KLAUSUR 2017
Szenario Zukunft
Heidelberg im April 2017
Frühe Gedanken „zum neuen heißen Shit“
von Malte Hemmerich
Wer die Zukunft definieren will, muss die Gegenwart verstehen… Oder doch lieber vernichten und einen kompletten Neustart machen? Eine von vielen Fragen und Ansätzen, die 11 Stipendiat*innen der Akademie Szenario. Zukunft beim Heidelberger Frühling 2017, aufflackern ließen. Muss der Ist-Zustand eines Konzertablaufs und die Zusammensetzung eines Publikums durchgekaut werden, um eine Performance der Zukunft zu entwerfen? Andererseits ist es doch allzu einfach und billig, schlicht die Mängel des großen Kultur-, Festival- und Konzertbetriebs zu benennen, die so oft wahnsinnig werden lassen. Und was ist schwieriger, als „das Publikum zu definieren, wobei sofort die nächsten Grundsatzfragen auftauchen: Kann ein/e Kulturschaffende/r wissen, was das Publikum sehen und hören will? Und tut er oder sie dann genau das Gegenteil? Oder ist es tatsächlich simpel und nicht etwa Wunschdenken: Das, was die Kulturmacher*innen begeistert, bannt auch die, die rezipieren?!

Wer die Zukunft
definieren will,
muss die Gegenwart
verstehen…
„DIE Kulturmacher’innen“ ist übrigens missverständlich, denn da gibt es keineswegs eine homogene Gruppe. Musikjournalist*innen treffen auf Musiker*innen, Dramaturg*innen, Vermittler*innen, Performancekünstler*innen, Schauspieler*innen und Komponist*innen tummeln sich vier Tage lang auf engstem Raum. Für jeden und jede ist Kunst, die Musik im Speziellen, etwas anderes, Erfahrungen sind oft gleich, dann wieder diametral entgegengesetzt. Alle eint der Wunsch nach einer Kunst, die wieder gesellschaftlich relevant wird. Kunst, die in andere Lebensbereiche einfallen und nachwirken soll, jeder Parameter eines Ereignisses soll sich bedingen. Ein Prozess, den das Publikum mit durchlebt und durch den sich alle verändern. Der sich nicht nur Repertoirekundigen und Intellektuellen mitteilt, sondern einer interessierten Masse.

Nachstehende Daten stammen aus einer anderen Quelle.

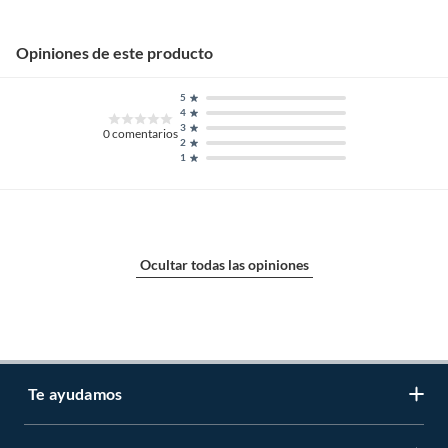
Opiniones de este producto
5
4
3
0
comentarios
2
1
Ocultar todas las opiniones
Te ayudamos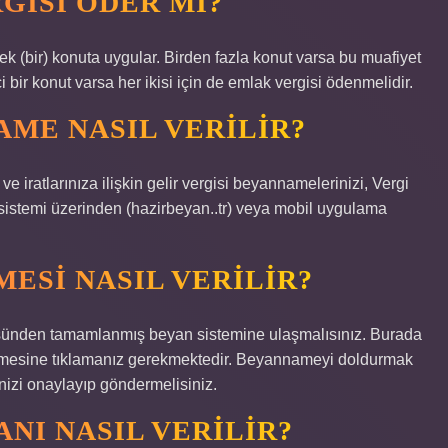
GISI ÖDER MI?
 (bir) konuta uygular. Birden fazla konut varsa bu muafiyet
bir konut varsa her ikisi için de emlak vergisi ödenmelidir.
ME NASIL VERILIR?
 ve iratlarınıza ilişkin gelir vergisi beyannamelerinizi, Vergi
stemi üzerinden (hazirbeyan..tr) veya mobil uygulama
ESI NASIL VERILIR?
üsünden tamamlanmış beyan sistemine ulaşmalısınız. Burada
nnamesine tıklamanız gerekmektedir. Beyannameyi doldurmak
izi onaylayıp göndermelisiniz.
NI NASIL VERILIR?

Einzige Voraussetzung: Offenheit dazu, etwas zu erleben, ohne Erwartungsraster vorher und vielleicht auch ohne direktes Verständnis danach. Ein Traum von einem Publikum: Eines, das öfter aufgeklärt ist, in einem kunstrezeptorischen Sinne. Das sowohl kritisch reflektiert, was es wahrnimmt, und auch hinterfragt, was da vorgesetzt wird. Aus einem passiven Auditorium können Erlebende werden. Das alles ist nicht neu in der Theorie, aber in der täglichen Praxis keineswegs selbstverständlich.

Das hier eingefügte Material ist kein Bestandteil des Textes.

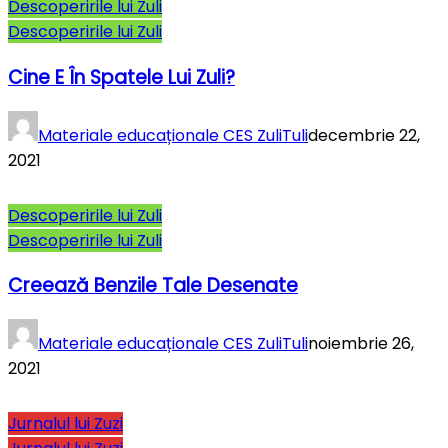
Descoperirile lui Zuli
Descoperirile lui Zuli
Cine E În Spatele Lui Zuli?
Materiale educaționale CES ZuliTuli
decembrie 22,
2021
Descoperirile lui Zuli
Descoperirile lui Zuli
Creează Benzile Tale Desenate
Materiale educaționale CES ZuliTuli
noiembrie 26,
2021
Jurnalul lui Zuzi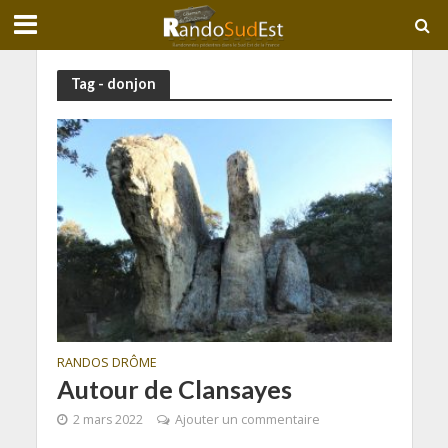
Tag - donjon
RANDOS DRÔME
Autour de Clansayes
2 mars 2022
Ajouter un commentaire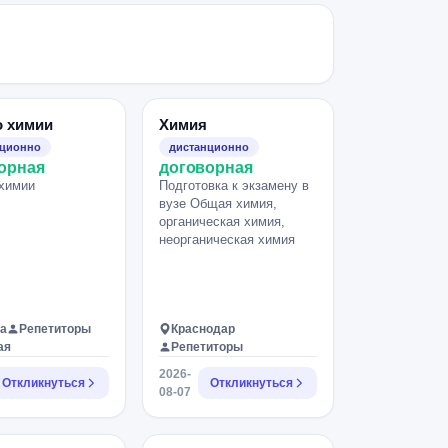
о химии
Химия
нционно
дистанционно
орная
договорная
химии
Подготовка к экзамену в
вузе Общая химия,
органическая химия,
неорганическая химия
а
Репетиторы
Краснодар
ая
Репетиторы
2026-
Откликнуться
Откликнуться
08-07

Die Kunst der Zukunft muss immer wieder erprobt werden.
Mit allen Kunstmitteln und deren Kraft.
Das wird uns alle positiv anstrengen.
Die Ansätze, mit denen das erreicht werden kann, unterscheiden sich: Für den einen funktioniert lebensnahe Kunst stark über die sinnlichen Reize, der/die andere schätzt ihre intellektuelle Tiefe und versucht ihr Umsturzpotenzial herauszuarbeiten. Für den Dritten geht all das gar nicht weit genug. Deshalb unterscheiden sich die Herangehensweisen der zwei Projekte. „Das geht nicht“, wird erst einmal ausgeschlossen, Regeln und Dogmen ständig hinterfragt. Es wird darüber gestritten, ob der Gegenstand die Macher*innen überfordern darf, und dann auch dem Publikum zugemutet werden kann.
Statt zu viel zu negieren wird gesponnen: Musikerfahrungen werden in der Gruppe geteilt, die, die nachhaltig veränderten. Große Performances mit politischer Position, an ungewohnten Orten, oder schlicht klassische Konzertmusik, stets ein bißchen gigantisch, vereint durch eine tatsächliche Aussage und die Unwiederbringlichkeit des Moments. Wer merkt, dass er/sie etwas Einmaliges erlebt, kann sich nicht langweilen. Die Kunst der Zukunft muss immer wieder erprobt werden. Mit der völligen Verausgabung aller Kunstmittel und Kräfte möchte die Gruppe das tun. Dies kann alle Beteiligten positiv anstrengen. Aus gutem Grund.